帰りたくない、あの場所では落ち着けない理由があるからでしょ?」
《魔法使い》の言葉に、少女は口を閉ざした。
「本当は好き。大好き。……だけど、言えなかったよ、いっぱい。伝えたかった事は、あったのに……」
「……魔法使い、さん…?」
闇が深くなる。
「選ばせてあげる。
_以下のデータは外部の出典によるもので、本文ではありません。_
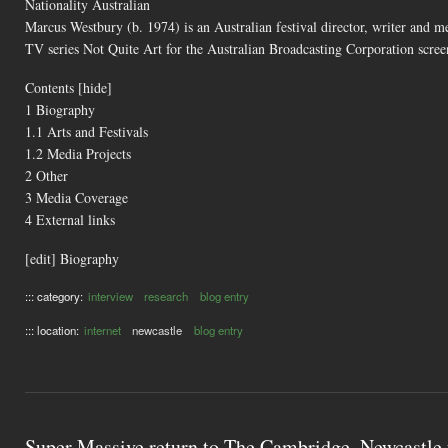
Nationality Australian
Marcus Westbury (b. 1974) is an Australian festival director, writer and m
TV series Not Quite Art for the Australian Broadcasting Corporation scr
Contents [hide]
1 Biography
1.1 Arts and Festivals
1.2 Media Projects
2 Other
3 Media Coverage
4 External links
[edit] Biography
::: category:
interview
research
blog entry
::: location:
internet
newcastle
blog entry
Super Massive return to The Cambridge, Newcastle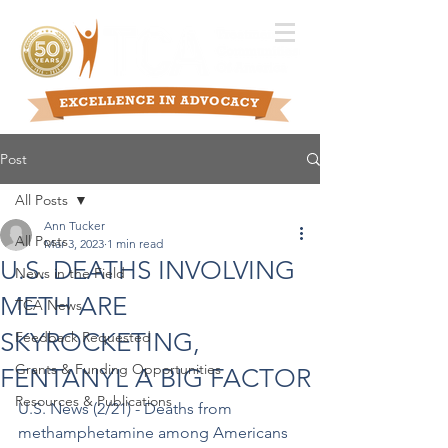
Post
All Posts
Ann Tucker
All Posts
Mar 3, 2023
1 min read
U.S. DEATHS INVOLVING
News in the Field
METH ARE
TCA News
SKYROCKETING,
Feedback Requested
Grants & Funding Opportunities
FENTANYL A BIG FACTOR
Resources & Publications
U.S. News (2/21) - Deaths from 
methamphetamine among Americans 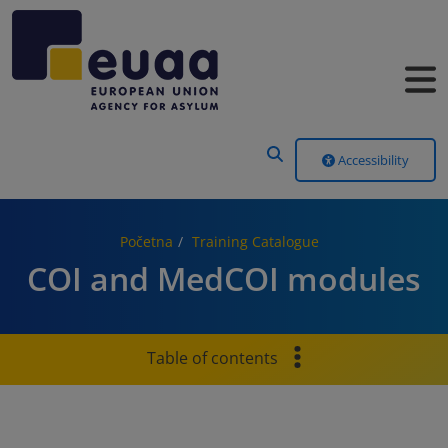
Header Menu
Accessibility
Početna
Training Catalogue
COI and MedCOI modules
Table of contents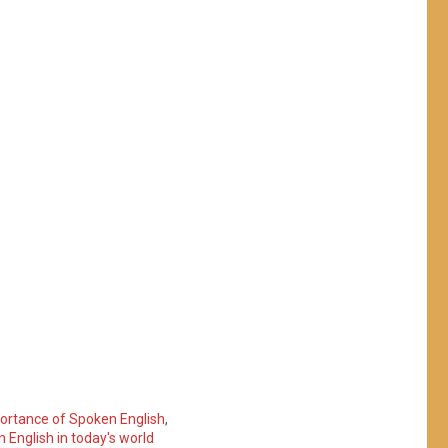
ortance of Spoken English
,
English in today's world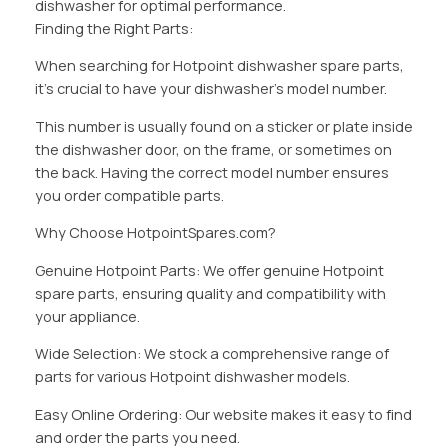
dishwasher for optimal performance.
Finding the Right Parts:
When searching for Hotpoint dishwasher spare parts,
it’s crucial to have your dishwasher’s model number.
This number is usually found on a sticker or plate inside
the dishwasher door, on the frame, or sometimes on
the back. Having the correct model number ensures
you order compatible parts.
Why Choose HotpointSpares.com?
Genuine Hotpoint Parts: We offer genuine Hotpoint
spare parts, ensuring quality and compatibility with
your appliance.
Wide Selection: We stock a comprehensive range of
parts for various Hotpoint dishwasher models.
Easy Online Ordering: Our website makes it easy to find
and order the parts you need.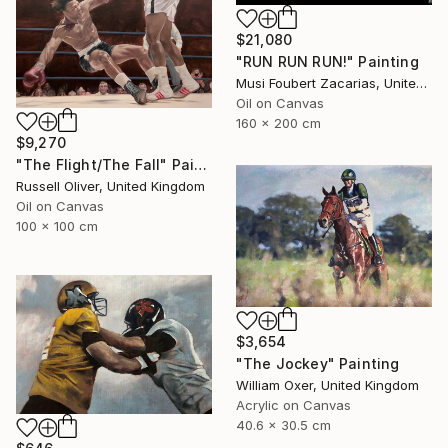
$21,080
"RUN RUN RUN!" Painting
Musi Foubert Zacarias, United Kingdom
Oil on Canvas
160 x 200 cm
$9,270
"The Flight/The Fall" Painting
Russell Oliver, United Kingdom
Oil on Canvas
100 x 100 cm
$3,654
"The Jockey" Painting
William Oxer, United Kingdom
Acrylic on Canvas
40.6 x 30.5 cm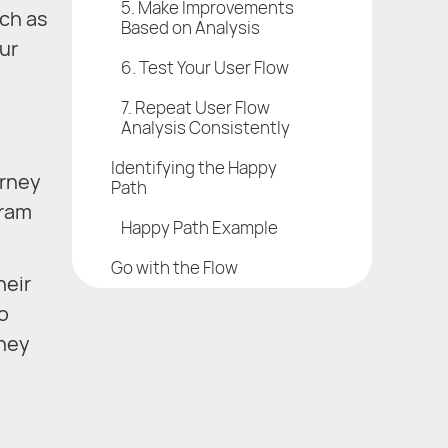
5. Make Improvements
uch as
Based on Analysis
ur
6. Test Your User Flow
7. Repeat User Flow
Analysis Consistently
Identifying the Happy
urney
Path
gram
Happy Path Example
Go with the Flow
heir
o
they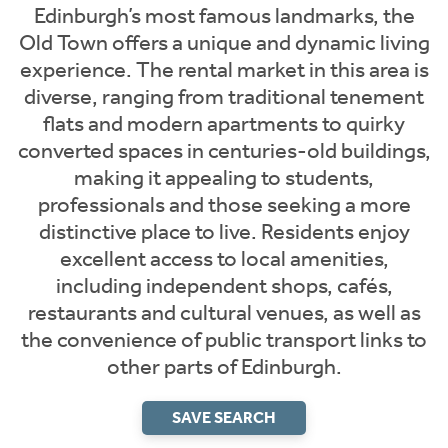
Edinburgh’s most famous landmarks, the
Old Town offers a unique and dynamic living
experience. The rental market in this area is
diverse, ranging from traditional tenement
flats and modern apartments to quirky
converted spaces in centuries-old buildings,
making it appealing to students,
professionals and those seeking a more
distinctive place to live. Residents enjoy
excellent access to local amenities,
including independent shops, cafés,
restaurants and cultural venues, as well as
the convenience of public transport links to
other parts of Edinburgh.
SAVE SEARCH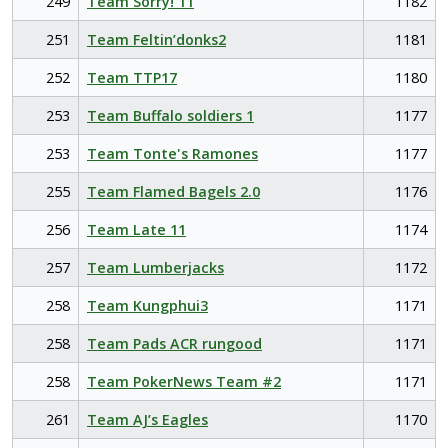
249
Team Sorry! 11
1182
251
Team Feltin’donks2
1181
252
Team TTP17
1180
253
Team Buffalo soldiers 1
1177
253
Team Tonte's Ramones
1177
255
Team Flamed Bagels 2.0
1176
256
Team Late 11
1174
257
Team Lumberjacks
1172
258
Team Kungphui3
1171
258
Team Pads ACR rungood
1171
258
Team PokerNews Team #2
1171
261
Team AJ’s Eagles
1170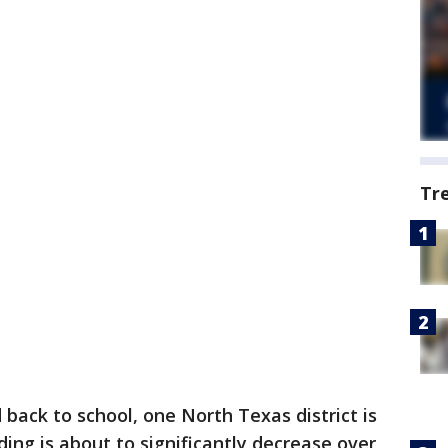
Tr
back to school, one North Texas district is
ing is about to significantly decrease over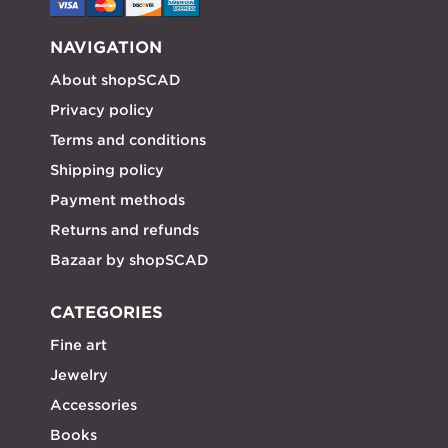
NAVIGATION
About shopSCAD
Privacy policy
Terms and conditions
Shipping policy
Payment methods
Returns and refunds
Bazaar by shopSCAD
CATEGORIES
Fine art
Jewelry
Accessories
Books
最初の選択――」
《魔法使い》は人差し指を伸ばし、
「このまま、帰りたくもない場所に帰る日々を望むか――」
次に中指を伸ばし、
「――それとも、安心して暮らせる場所を望むか」
少女に選択を迫った。
答えは、聞くまでもなく知っていた。
もう片方の選択肢を選んでいれば、魔法使いがここに現れることはなかった。
「……これで、よかったんだよね?」
異世界へ通じる扉が閉まってから、《魔法使い》はぽそりとこぼした。
少女の残していったぬいぐるみを地面に置いて、数年前と同じように手を振る。
「《ばいばい、またあそぼうね》」
この世界での役目が終わり、もう二度とここには来ないと分かっていながら――。